## Stated task
Continue the forum post below about asynchronous index updates and Django transactions, starting right after its last sentence.

## Passage shown

*-*-*

Warning: asynchronous index update vs. django transaction

Danny Adair

unread,

Mar 13, 2012, 12:53:03 AM3/13/12

to django-...@googlegroups.com

On Tue, Mar 13, 2012 at 14:43, Danny Adair <danny...@unfold.co.nz> wrote:
>[...]
> The transaction for myinstance.save() hasn't released the database lock yet,
> while the celery task triggered by post_save() is already querying the values.

That's exactly what's happening, and is a big fat warning for anyone
with asynchronous index updates.
The nasty thing is there won't be errors, your index will just quietly
have stale records lying around...

Two options which I _don't_ think solve the problem:

1. Put a delay into the task so that the transaction with save() and
post_save signal handling can finish.
a) how long is long enough? If ever it's not long enough the index
will quietly get updated with pre-update data, i.e. leave stale
records
b) a long-running request that changes lots of objects (example:
1000) inside its transaction would lead to the transaction not being
committed for possibly quite a while (example: 10 seconds). That has
two problems: The delay given to the Task needs to be long enough to
let such a long-running process finish (you'd need the "worst case"
delay, in the example: 10 seconds) - that might be a lot more than 10
seconds to be on the safe side - but also, each task (spawned for each
instance.save()) will now get delayed by that time (in the example
1000*10 seconds= 10,000 seconds) and leave the index out-of-date for
quite a while. If you need accurate search results, "waiting a while"
will not do the trick. Any tasks from subsequent changes will go to
the back of the line and worsen the situation.

2. Hook into a "post commit" signal.

*-*-*

## Collected material
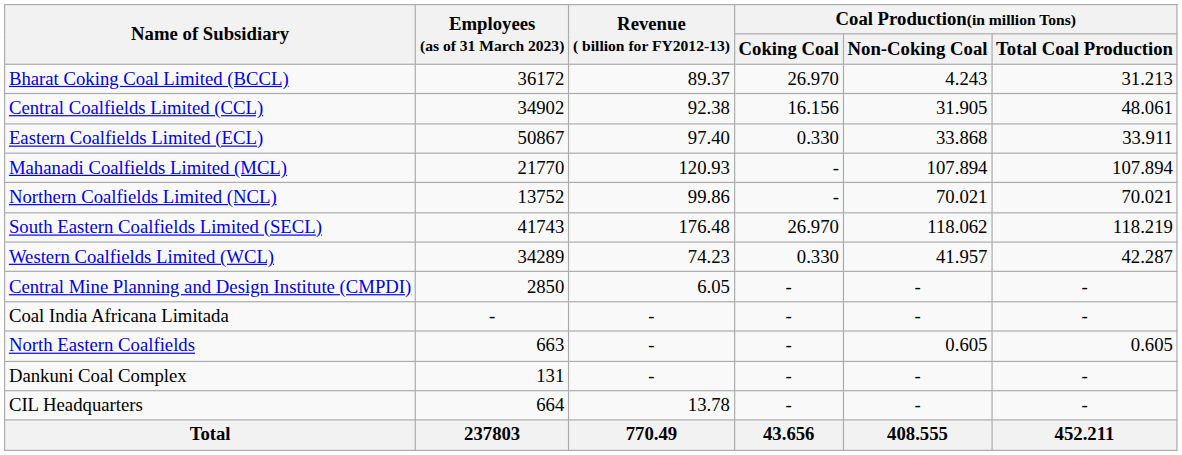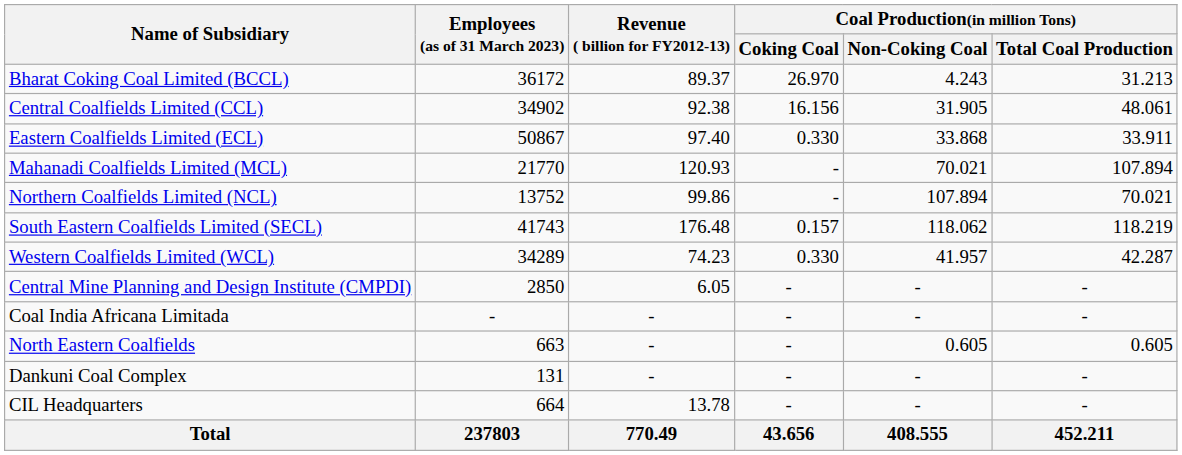Mahanadi Coalfields Limited (MCL) | Coal Production(in million Tons) / Non-Coking Coal: 107.894 -> 70.021
Northern Coalfields Limited (NCL) | Coal Production(in million Tons) / Non-Coking Coal: 70.021 -> 107.894
South Eastern Coalfields Limited (SECL) | Coal Production(in million Tons) / Coking Coal: 26.970 -> 0.157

*-*-*

## Result of this exercise
a) Such a signal doesn't exist in Django and requires a
monkeypatch such as
https://github.com/davehughes/django-transaction-signals
b) For the purpose of indexing it still doesn't help much - the
transaction can contain multiple objects getting changed, how to
identify the "sender"?

Therefore I'm currently playing with the following idea. Granted it's
postgresql specific but I guess other databases have similar
facilities:
3. Pass the transaction id to the task and let it wait until that
transaction is closed:
a) inside the signal handler for post_save(), get the current
transaction id with raw sql: "SELECT txid_current()" returns e.g.
24291528
b) when instantiating the Task, also pass it the transaction id
(not just app_name, model_name, pk)
c) inside the Task, don't start the index update until the locks
for that transaction have disappeared (which will happen either by
rollback or commit): "select count(*) from pg_locks where
transactionid=24291528;" - just loop until the lock(s) have
disappeared, then update the index.
d) This could get improved: Maybe with a timeout value that aborts
the update. Also maybe differentiate between committed and rolled back
transaction. I personally don't find it too problematic: an additional
index update from a rolled back transaction doesn't hurt.

How do others handle this problem?
Were you aware of this problem?
Do you think 3. is a viable approach - how else could this be done?

Cheers,
Danny

--
Kind regards,

Danny W. Adair
Director
Unfold Limited
New Zealand

Talk: +64 - 9 - 9555 101
Fax: +64 - 9 - 9555 111
Write: danny...@unfold.co.nz
Browse: www.unfold.co.nz
Visit/Post: 253 Paihia Road, RD 2, Kawakawa 0282, New Zealand

"We are what we repeatedly do. Excellence, then, is not an act but a habit."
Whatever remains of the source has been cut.